■ **Your objective**
Reproduce verbatim the lines of the material starting at the line containing "1. 숫자 야구게임을 시작한다." and ending at the line containing "- [x] 데이터가 1,2인지 검사", both included, and output nothing else.

■ **Task data**

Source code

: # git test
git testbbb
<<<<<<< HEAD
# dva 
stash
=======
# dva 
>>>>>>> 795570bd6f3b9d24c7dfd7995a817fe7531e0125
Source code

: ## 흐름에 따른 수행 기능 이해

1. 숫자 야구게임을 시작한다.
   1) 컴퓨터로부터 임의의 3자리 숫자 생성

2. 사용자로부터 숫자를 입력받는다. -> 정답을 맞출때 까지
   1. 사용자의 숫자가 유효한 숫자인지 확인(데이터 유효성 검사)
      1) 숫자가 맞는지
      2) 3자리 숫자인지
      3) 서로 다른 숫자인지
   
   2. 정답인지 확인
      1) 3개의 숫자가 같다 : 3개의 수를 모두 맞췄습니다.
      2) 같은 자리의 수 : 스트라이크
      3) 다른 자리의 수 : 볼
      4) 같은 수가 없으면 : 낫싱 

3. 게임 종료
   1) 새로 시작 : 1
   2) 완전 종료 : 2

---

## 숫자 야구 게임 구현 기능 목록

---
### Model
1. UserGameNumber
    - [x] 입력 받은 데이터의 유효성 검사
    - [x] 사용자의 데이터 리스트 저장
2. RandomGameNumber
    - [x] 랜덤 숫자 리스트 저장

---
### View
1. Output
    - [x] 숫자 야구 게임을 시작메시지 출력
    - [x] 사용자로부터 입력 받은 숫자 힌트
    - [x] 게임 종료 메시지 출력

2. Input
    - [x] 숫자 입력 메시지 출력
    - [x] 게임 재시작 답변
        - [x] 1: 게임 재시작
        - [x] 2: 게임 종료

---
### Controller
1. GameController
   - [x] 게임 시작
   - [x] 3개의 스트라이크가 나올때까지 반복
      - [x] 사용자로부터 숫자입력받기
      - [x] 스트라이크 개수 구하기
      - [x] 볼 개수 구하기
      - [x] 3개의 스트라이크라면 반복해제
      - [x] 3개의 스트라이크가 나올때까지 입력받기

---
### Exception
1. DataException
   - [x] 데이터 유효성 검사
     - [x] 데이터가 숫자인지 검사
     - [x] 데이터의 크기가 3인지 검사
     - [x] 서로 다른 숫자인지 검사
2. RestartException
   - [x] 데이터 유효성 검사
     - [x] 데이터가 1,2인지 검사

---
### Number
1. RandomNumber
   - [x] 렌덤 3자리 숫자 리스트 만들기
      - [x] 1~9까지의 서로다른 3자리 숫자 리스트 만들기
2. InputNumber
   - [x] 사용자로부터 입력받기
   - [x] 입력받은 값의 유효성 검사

■ **Exercise response**
1. 숫자 야구게임을 시작한다.
   1) 컴퓨터로부터 임의의 3자리 숫자 생성

2. 사용자로부터 숫자를 입력받는다. -> 정답을 맞출때 까지
   1. 사용자의 숫자가 유효한 숫자인지 확인(데이터 유효성 검사)
      1) 숫자가 맞는지
      2) 3자리 숫자인지
      3) 서로 다른 숫자인지
   
   2. 정답인지 확인
      1) 3개의 숫자가 같다 : 3개의 수를 모두 맞췄습니다.
      2) 같은 자리의 수 : 스트라이크
      3) 다른 자리의 수 : 볼
      4) 같은 수가 없으면 : 낫싱 

3. 게임 종료
   1) 새로 시작 : 1
   2) 완전 종료 : 2

---

## 숫자 야구 게임 구현 기능 목록

---
### Model
1. UserGameNumber
    - [x] 입력 받은 데이터의 유효성 검사
    - [x] 사용자의 데이터 리스트 저장
2. RandomGameNumber
    - [x] 랜덤 숫자 리스트 저장

---
### View
1. Output
    - [x] 숫자 야구 게임을 시작메시지 출력
    - [x] 사용자로부터 입력 받은 숫자 힌트
    - [x] 게임 종료 메시지 출력

2. Input
    - [x] 숫자 입력 메시지 출력
    - [x] 게임 재시작 답변
        - [x] 1: 게임 재시작
        - [x] 2: 게임 종료

---
### Controller
1. GameController
   - [x] 게임 시작
   - [x] 3개의 스트라이크가 나올때까지 반복
      - [x] 사용자로부터 숫자입력받기
      - [x] 스트라이크 개수 구하기
      - [x] 볼 개수 구하기
      - [x] 3개의 스트라이크라면 반복해제
      - [x] 3개의 스트라이크가 나올때까지 입력받기

---
### Exception
1. DataException
   - [x] 데이터 유효성 검사
     - [x] 데이터가 숫자인지 검사
     - [x] 데이터의 크기가 3인지 검사
     - [x] 서로 다른 숫자인지 검사
2. RestartException
   - [x] 데이터 유효성 검사
     - [x] 데이터가 1,2인지 검사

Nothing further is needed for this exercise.